全人類にこれほど親しまれてきた果物はほかにはないでしょう。
味のよしあしを越えて、バナナは古代から食糧として大切にされてきました。数千年も前から、われわれ人類にとって貴重な栄養の糧となってきたわけです。
バナナは栄養価の高い果物です。カロリーとタンパク質はジャガイモと同じくらいです。生産量は熱帯地域でできるものの中で第1位、世界の果物総生産量の中でも、ブドウ、かんきつ類に次いで第3位です。
年中、世界中の産地から輸入され、店頭に並んでいますから旬はあって、ないといえます。
追熟してから食べる
バナナは未熟のまだ青いうちに収穫されます。そして約1週間の追熟期間をおいてから食用にされます。したがって買ったときにまだ青いようでしたら、すぐに食べずに家庭で追熟させるとおいしくなります。
追熟するには、室温ないし13〜15℃の場所を選び、3〜4日置いておくとよいでしょう。果皮が黄色になり、表面が褐色の斑点があらわれてくれば食べごろです。
未熟なときはほとんどがデンプン質で、熟するとデンプンがブドウ糖と果糖に変わり、ぐっと甘みとおいしさを増し、最後にはデンプンはなくなります。
熱帯育ちのため、冷蔵庫は禁物です。バナナは低温にあたると、熟すのを止めいつまでも固いままでいます。このことを果実店では“かぜをひいた”といっています。さらに暗褐色に変色し、とても食べることができないようになってしまいます。
バナナの品種
品種にはいろいろありますが、大別すると三尺バナナ、料理用バナナが一般の生食用になります。日本に入ってくるもののほとんどが生食用です。
今では小型のモンキーバナナも馴染みになってきました。日本には昔から、世界中で最も味がよいとされている台湾産のものが多く輸入されています。このほか産地はフィリピン、南米のエクアドルなどがあります。
国内では奄美大島で栽培されています。
工夫しておいしく食べる
バナナはちょっとした工夫でよりおいしく食べられます。
薄切りしたバナナを皿に盛り、レモン汁か粉砂糖をふりかけるだけで、ぐっと味が引き立ちます。またクリームをのせたり、牛乳と生クリームを半々に割って甘みをつけた中に入れてもおいしいものです。
ただしこのように調理する際、薄く切ったバナナをそのままにしておくと、黒褐色になってきますが、レモンやライム、オレンジなど酸味の多い果汁をかけておくと黒ずむのを防ぐことができます。
(くだもの本 新潮文庫刊より抜粋)
川を見るバナナの皮は手より落ち 高浜虚子
(バナナは夏の季語である)
果物の成熟とエチレン
成熟した果物は大きな果形になり、果色はよく、果肉は軟らかく、糖度が高く、酸が少なくなってきます。

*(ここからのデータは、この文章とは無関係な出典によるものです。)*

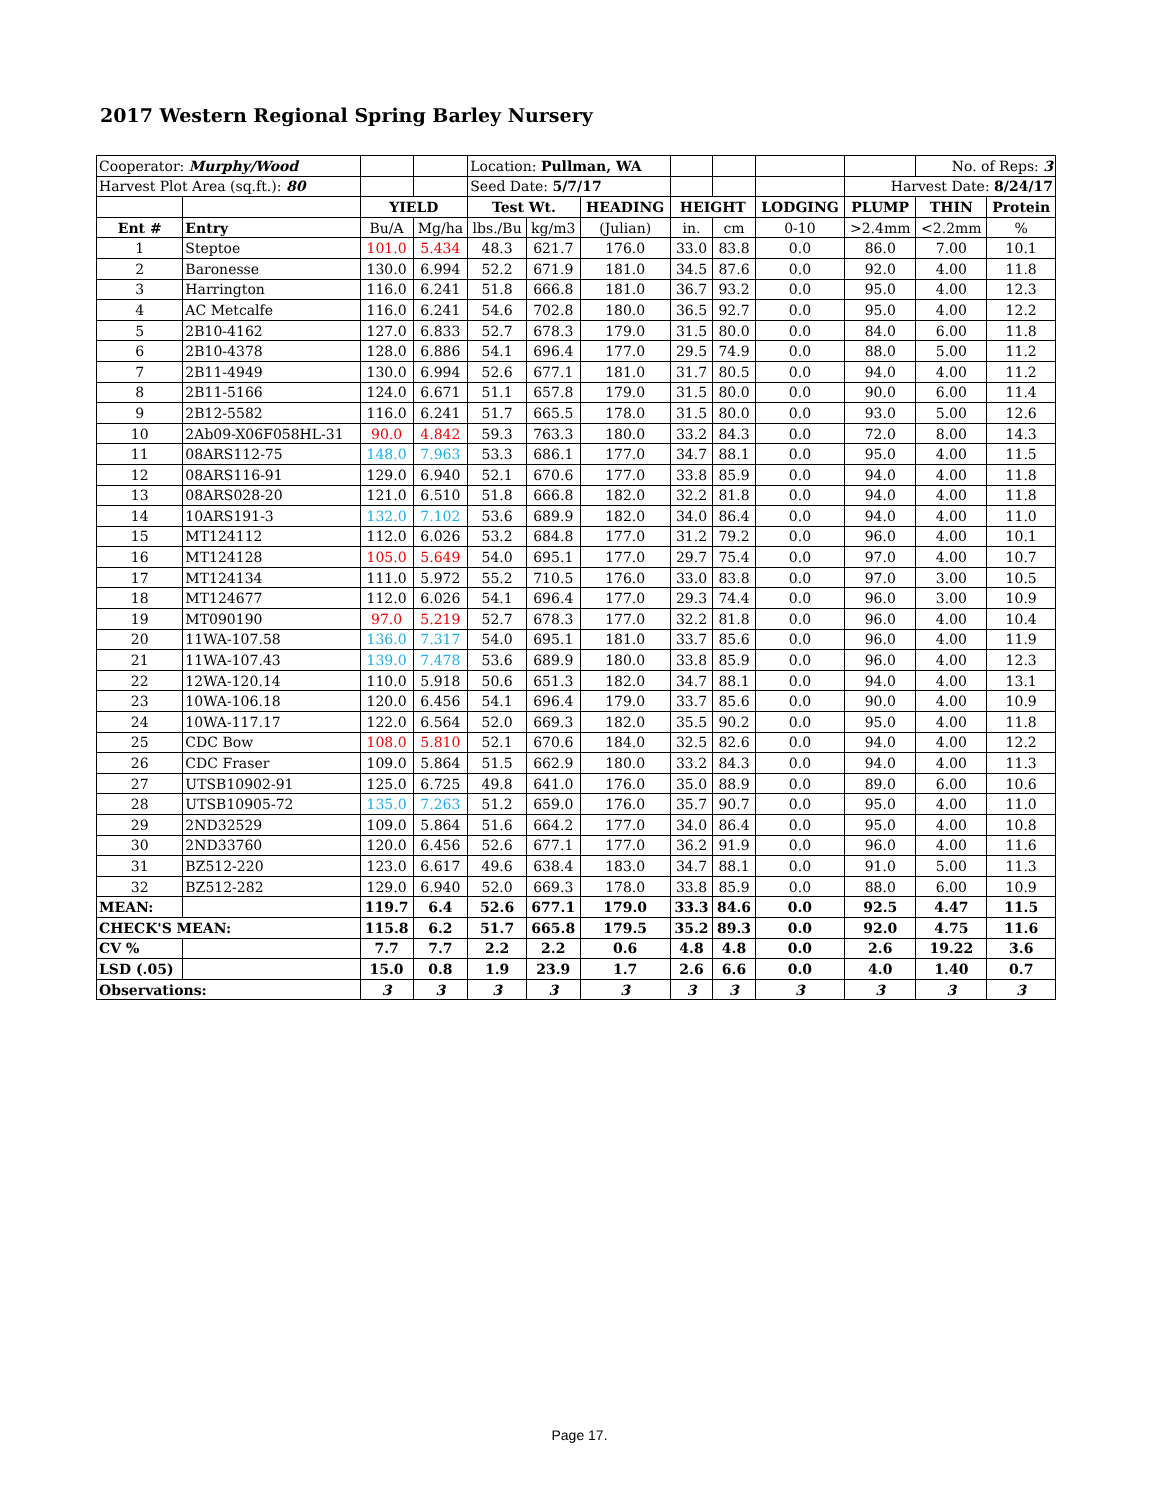2017 Western Regional Spring Barley Nursery
| Cooperator: Murphy/Wood | | | | Location: Pullman, WA | | | | | | | No. of Reps: 3 | |
| Harvest Plot Area (sq.ft.): 80 | | | | Seed Date: 5/7/17 | | | | | | Harvest Date: 8/24/17 | | |
| | | YIELD | | Test Wt. | | HEADING | HEIGHT | | LODGING | PLUMP | THIN | Protein |
| Ent # | Entry | Bu/A | Mg/ha | lbs./Bu | kg/m3 | (Julian) | in. | cm | 0-10 | >2.4mm | <2.2mm | % |
| 1 | Steptoe | 101.0 | 5.434 | 48.3 | 621.7 | 176.0 | 33.0 | 83.8 | 0.0 | 86.0 | 7.00 | 10.1 |
| 2 | Baronesse | 130.0 | 6.994 | 52.2 | 671.9 | 181.0 | 34.5 | 87.6 | 0.0 | 92.0 | 4.00 | 11.8 |
| 3 | Harrington | 116.0 | 6.241 | 51.8 | 666.8 | 181.0 | 36.7 | 93.2 | 0.0 | 95.0 | 4.00 | 12.3 |
| 4 | AC Metcalfe | 116.0 | 6.241 | 54.6 | 702.8 | 180.0 | 36.5 | 92.7 | 0.0 | 95.0 | 4.00 | 12.2 |
| 5 | 2B10-4162 | 127.0 | 6.833 | 52.7 | 678.3 | 179.0 | 31.5 | 80.0 | 0.0 | 84.0 | 6.00 | 11.8 |
| 6 | 2B10-4378 | 128.0 | 6.886 | 54.1 | 696.4 | 177.0 | 29.5 | 74.9 | 0.0 | 88.0 | 5.00 | 11.2 |
| 7 | 2B11-4949 | 130.0 | 6.994 | 52.6 | 677.1 | 181.0 | 31.7 | 80.5 | 0.0 | 94.0 | 4.00 | 11.2 |
| 8 | 2B11-5166 | 124.0 | 6.671 | 51.1 | 657.8 | 179.0 | 31.5 | 80.0 | 0.0 | 90.0 | 6.00 | 11.4 |
| 9 | 2B12-5582 | 116.0 | 6.241 | 51.7 | 665.5 | 178.0 | 31.5 | 80.0 | 0.0 | 93.0 | 5.00 | 12.6 |
| 10 | 2Ab09-X06F058HL-31 | 90.0 | 4.842 | 59.3 | 763.3 | 180.0 | 33.2 | 84.3 | 0.0 | 72.0 | 8.00 | 14.3 |
| 11 | 08ARS112-75 | 148.0 | 7.963 | 53.3 | 686.1 | 177.0 | 34.7 | 88.1 | 0.0 | 95.0 | 4.00 | 11.5 |
| 12 | 08ARS116-91 | 129.0 | 6.940 | 52.1 | 670.6 | 177.0 | 33.8 | 85.9 | 0.0 | 94.0 | 4.00 | 11.8 |
| 13 | 08ARS028-20 | 121.0 | 6.510 | 51.8 | 666.8 | 182.0 | 32.2 | 81.8 | 0.0 | 94.0 | 4.00 | 11.8 |
| 14 | 10ARS191-3 | 132.0 | 7.102 | 53.6 | 689.9 | 182.0 | 34.0 | 86.4 | 0.0 | 94.0 | 4.00 | 11.0 |
| 15 | MT124112 | 112.0 | 6.026 | 53.2 | 684.8 | 177.0 | 31.2 | 79.2 | 0.0 | 96.0 | 4.00 | 10.1 |
| 16 | MT124128 | 105.0 | 5.649 | 54.0 | 695.1 | 177.0 | 29.7 | 75.4 | 0.0 | 97.0 | 4.00 | 10.7 |
| 17 | MT124134 | 111.0 | 5.972 | 55.2 | 710.5 | 176.0 | 33.0 | 83.8 | 0.0 | 97.0 | 3.00 | 10.5 |
| 18 | MT124677 | 112.0 | 6.026 | 54.1 | 696.4 | 177.0 | 29.3 | 74.4 | 0.0 | 96.0 | 3.00 | 10.9 |
| 19 | MT090190 | 97.0 | 5.219 | 52.7 | 678.3 | 177.0 | 32.2 | 81.8 | 0.0 | 96.0 | 4.00 | 10.4 |
| 20 | 11WA-107.58 | 136.0 | 7.317 | 54.0 | 695.1 | 181.0 | 33.7 | 85.6 | 0.0 | 96.0 | 4.00 | 11.9 |
| 21 | 11WA-107.43 | 139.0 | 7.478 | 53.6 | 689.9 | 180.0 | 33.8 | 85.9 | 0.0 | 96.0 | 4.00 | 12.3 |
| 22 | 12WA-120.14 | 110.0 | 5.918 | 50.6 | 651.3 | 182.0 | 34.7 | 88.1 | 0.0 | 94.0 | 4.00 | 13.1 |
| 23 | 10WA-106.18 | 120.0 | 6.456 | 54.1 | 696.4 | 179.0 | 33.7 | 85.6 | 0.0 | 90.0 | 4.00 | 10.9 |
| 24 | 10WA-117.17 | 122.0 | 6.564 | 52.0 | 669.3 | 182.0 | 35.5 | 90.2 | 0.0 | 95.0 | 4.00 | 11.8 |
| 25 | CDC Bow | 108.0 | 5.810 | 52.1 | 670.6 | 184.0 | 32.5 | 82.6 | 0.0 | 94.0 | 4.00 | 12.2 |
| 26 | CDC Fraser | 109.0 | 5.864 | 51.5 | 662.9 | 180.0 | 33.2 | 84.3 | 0.0 | 94.0 | 4.00 | 11.3 |
| 27 | UTSB10902-91 | 125.0 | 6.725 | 49.8 | 641.0 | 176.0 | 35.0 | 88.9 | 0.0 | 89.0 | 6.00 | 10.6 |
| 28 | UTSB10905-72 | 135.0 | 7.263 | 51.2 | 659.0 | 176.0 | 35.7 | 90.7 | 0.0 | 95.0 | 4.00 | 11.0 |
| 29 | 2ND32529 | 109.0 | 5.864 | 51.6 | 664.2 | 177.0 | 34.0 | 86.4 | 0.0 | 95.0 | 4.00 | 10.8 |
| 30 | 2ND33760 | 120.0 | 6.456 | 52.6 | 677.1 | 177.0 | 36.2 | 91.9 | 0.0 | 96.0 | 4.00 | 11.6 |
| 31 | BZ512-220 | 123.0 | 6.617 | 49.6 | 638.4 | 183.0 | 34.7 | 88.1 | 0.0 | 91.0 | 5.00 | 11.3 |
| 32 | BZ512-282 | 129.0 | 6.940 | 52.0 | 669.3 | 178.0 | 33.8 | 85.9 | 0.0 | 88.0 | 6.00 | 10.9 |
| MEAN: | | 119.7 | 6.4 | 52.6 | 677.1 | 179.0 | 33.3 | 84.6 | 0.0 | 92.5 | 4.47 | 11.5 |
| CHECK'S MEAN: | | 115.8 | 6.2 | 51.7 | 665.8 | 179.5 | 35.2 | 89.3 | 0.0 | 92.0 | 4.75 | 11.6 |
| CV % | | 7.7 | 7.7 | 2.2 | 2.2 | 0.6 | 4.8 | 4.8 | 0.0 | 2.6 | 19.22 | 3.6 |
| LSD (.05) | | 15.0 | 0.8 | 1.9 | 23.9 | 1.7 | 2.6 | 6.6 | 0.0 | 4.0 | 1.40 | 0.7 |
| Observations: | | 3 | 3 | 3 | 3 | 3 | 3 | 3 | 3 | 3 | 3 | 3 |
Page 17.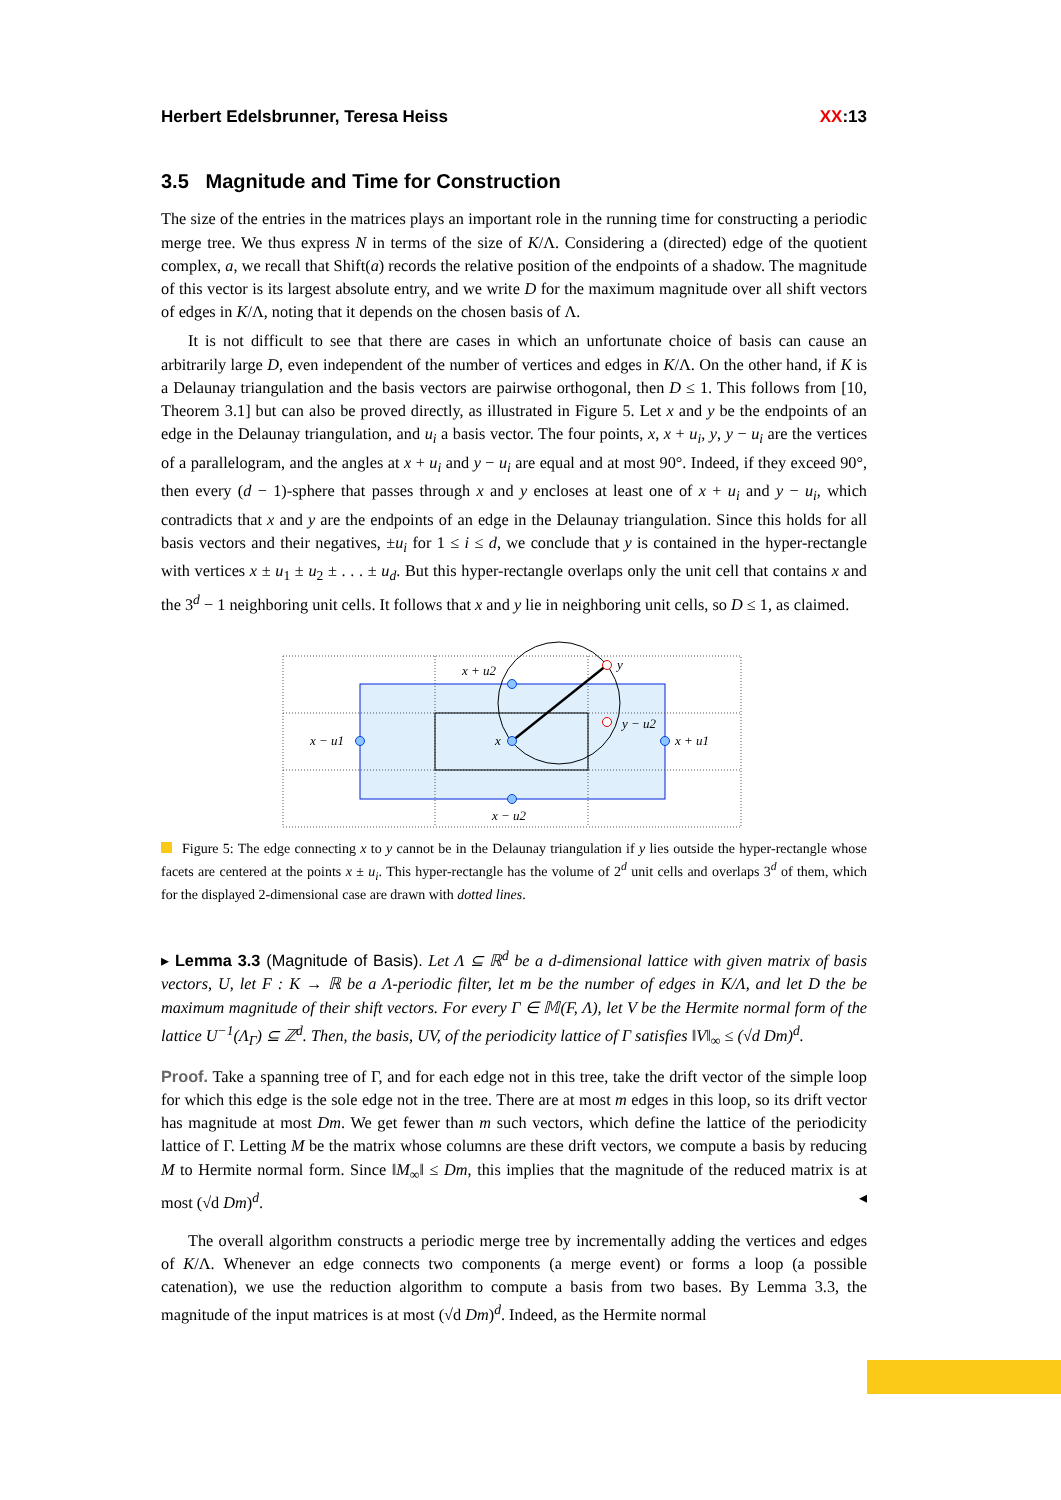Herbert Edelsbrunner, Teresa Heiss XX:13
3.5 Magnitude and Time for Construction
The size of the entries in the matrices plays an important role in the running time for constructing a periodic merge tree. We thus express N in terms of the size of K/Λ. Considering a (directed) edge of the quotient complex, a, we recall that Shift(a) records the relative position of the endpoints of a shadow. The magnitude of this vector is its largest absolute entry, and we write D for the maximum magnitude over all shift vectors of edges in K/Λ, noting that it depends on the chosen basis of Λ.
It is not difficult to see that there are cases in which an unfortunate choice of basis can cause an arbitrarily large D, even independent of the number of vertices and edges in K/Λ. On the other hand, if K is a Delaunay triangulation and the basis vectors are pairwise orthogonal, then D ≤ 1. This follows from [10, Theorem 3.1] but can also be proved directly, as illustrated in Figure 5. Let x and y be the endpoints of an edge in the Delaunay triangulation, and u<sub>i</sub> a basis vector. The four points, x, x + u<sub>i</sub>, y, y − u<sub>i</sub> are the vertices of a parallelogram, and the angles at x + u<sub>i</sub> and y − u<sub>i</sub> are equal and at most 90°. Indeed, if they exceed 90°, then every (d − 1)-sphere that passes through x and y encloses at least one of x + u<sub>i</sub> and y − u<sub>i</sub>, which contradicts that x and y are the endpoints of an edge in the Delaunay triangulation. Since this holds for all basis vectors and their negatives, ±u<sub>i</sub> for 1 ≤ i ≤ d, we conclude that y is contained in the hyper-rectangle with vertices x ± u<sub>1</sub> ± u<sub>2</sub> ± . . . ± u<sub>d</sub>. But this hyper-rectangle overlaps only the unit cell that contains x and the 3<sup>d</sup> − 1 neighboring unit cells. It follows that x and y lie in neighboring unit cells, so D ≤ 1, as claimed.
x + u2
y
y − u2
x − u1
x
x + u1
x − u2
Figure 5: The edge connecting x to y cannot be in the Delaunay triangulation if y lies outside the hyper-rectangle whose facets are centered at the points x ± u<sub>i</sub>. This hyper-rectangle has the volume of 2<sup>d</sup> unit cells and overlaps 3<sup>d</sup> of them, which for the displayed 2-dimensional case are drawn with dotted lines.
▸ Lemma 3.3 (Magnitude of Basis). Let Λ ⊆ ℝ<sup>d</sup> be a d-dimensional lattice with given matrix of basis vectors, U, let F : K → ℝ be a Λ-periodic filter, let m be the number of edges in K/Λ, and let D the be maximum magnitude of their shift vectors. For every Γ ∈ 𝕄(F, Λ), let V be the Hermite normal form of the lattice U<sup>−1</sup>(Λ<sub>Γ</sub>) ⊆ ℤ<sup>d</sup>. Then, the basis, UV, of the periodicity lattice of Γ satisfies ‖V‖<sub>∞</sub> ≤ (√d Dm)<sup>d</sup>.
Proof. Take a spanning tree of Γ, and for each edge not in this tree, take the drift vector of the simple loop for which this edge is the sole edge not in the tree. There are at most m edges in this loop, so its drift vector has magnitude at most Dm. We get fewer than m such vectors, which define the lattice of the periodicity lattice of Γ. Letting M be the matrix whose columns are these drift vectors, we compute a basis by reducing M to Hermite normal form. Since ‖M<sub>∞</sub>‖ ≤ Dm, this implies that the magnitude of the reduced matrix is at most (√d Dm)<sup>d</sup>. ◂
The overall algorithm constructs a periodic merge tree by incrementally adding the vertices and edges of K/Λ. Whenever an edge connects two components (a merge event) or forms a loop (a possible catenation), we use the reduction algorithm to compute a basis from two bases. By Lemma 3.3, the magnitude of the input matrices is at most (√d Dm)<sup>d</sup>. Indeed, as the Hermite normal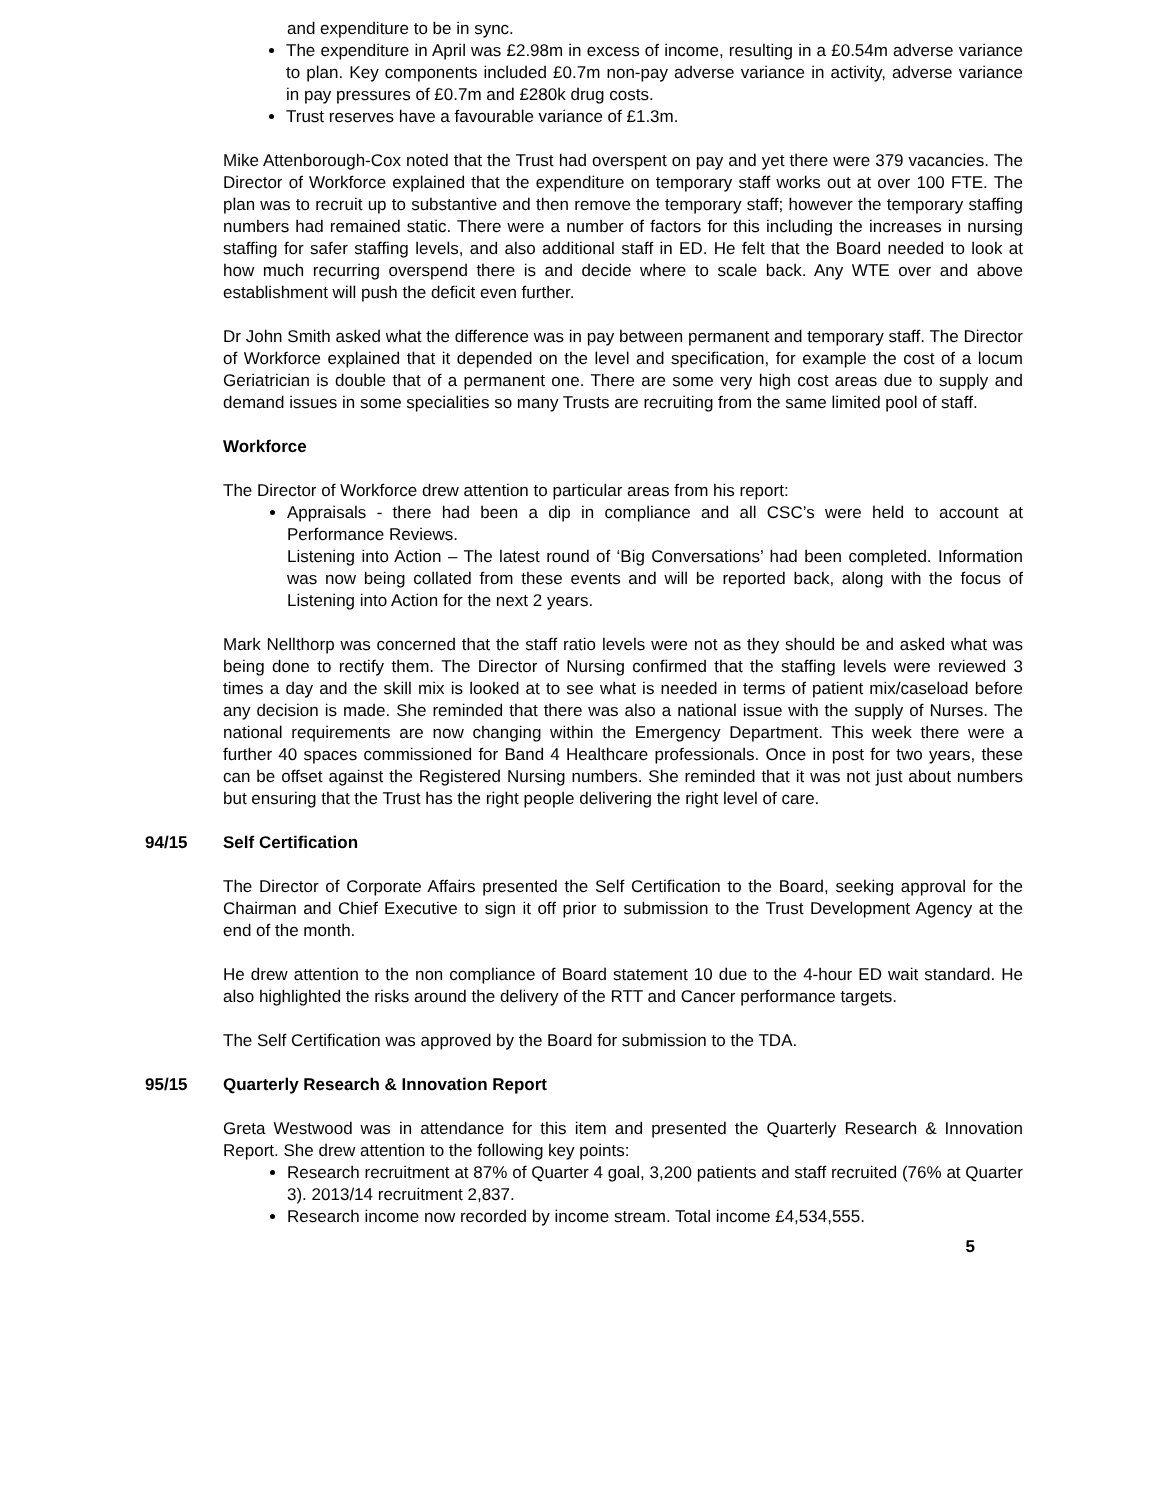and expenditure to be in sync.
The expenditure in April was £2.98m in excess of income, resulting in a £0.54m adverse variance to plan. Key components included £0.7m non-pay adverse variance in activity, adverse variance in pay pressures of £0.7m and £280k drug costs.
Trust reserves have a favourable variance of £1.3m.
Mike Attenborough-Cox noted that the Trust had overspent on pay and yet there were 379 vacancies. The Director of Workforce explained that the expenditure on temporary staff works out at over 100 FTE. The plan was to recruit up to substantive and then remove the temporary staff; however the temporary staffing numbers had remained static. There were a number of factors for this including the increases in nursing staffing for safer staffing levels, and also additional staff in ED. He felt that the Board needed to look at how much recurring overspend there is and decide where to scale back. Any WTE over and above establishment will push the deficit even further.
Dr John Smith asked what the difference was in pay between permanent and temporary staff. The Director of Workforce explained that it depended on the level and specification, for example the cost of a locum Geriatrician is double that of a permanent one. There are some very high cost areas due to supply and demand issues in some specialities so many Trusts are recruiting from the same limited pool of staff.
Workforce
The Director of Workforce drew attention to particular areas from his report:
Appraisals - there had been a dip in compliance and all CSC’s were held to account at Performance Reviews.
Listening into Action – The latest round of ‘Big Conversations’ had been completed. Information was now being collated from these events and will be reported back, along with the focus of Listening into Action for the next 2 years.
Mark Nellthorp was concerned that the staff ratio levels were not as they should be and asked what was being done to rectify them. The Director of Nursing confirmed that the staffing levels were reviewed 3 times a day and the skill mix is looked at to see what is needed in terms of patient mix/caseload before any decision is made. She reminded that there was also a national issue with the supply of Nurses. The national requirements are now changing within the Emergency Department. This week there were a further 40 spaces commissioned for Band 4 Healthcare professionals. Once in post for two years, these can be offset against the Registered Nursing numbers. She reminded that it was not just about numbers but ensuring that the Trust has the right people delivering the right level of care.
94/15 Self Certification
The Director of Corporate Affairs presented the Self Certification to the Board, seeking approval for the Chairman and Chief Executive to sign it off prior to submission to the Trust Development Agency at the end of the month.
He drew attention to the non compliance of Board statement 10 due to the 4-hour ED wait standard. He also highlighted the risks around the delivery of the RTT and Cancer performance targets.
The Self Certification was approved by the Board for submission to the TDA.
95/15 Quarterly Research & Innovation Report
Greta Westwood was in attendance for this item and presented the Quarterly Research & Innovation Report. She drew attention to the following key points:
Research recruitment at 87% of Quarter 4 goal, 3,200 patients and staff recruited (76% at Quarter 3). 2013/14 recruitment 2,837.
Research income now recorded by income stream. Total income £4,534,555.
5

これらのおいしさの諸要因がなぜ同時に進行してくるのでしょうか。
この作用を司ってるのは植物ホルモンのエチレンです。エチレンが発生しはじめると成熟作用が働き出し、おいしい果物としての完熟過程が進行します。
エチレンは果実内でアミノ酸の一種から合成されます。このエチレンが果物の多様な形質の成熟現象をどうして引き起こすのかは、まだ充分解明されていません。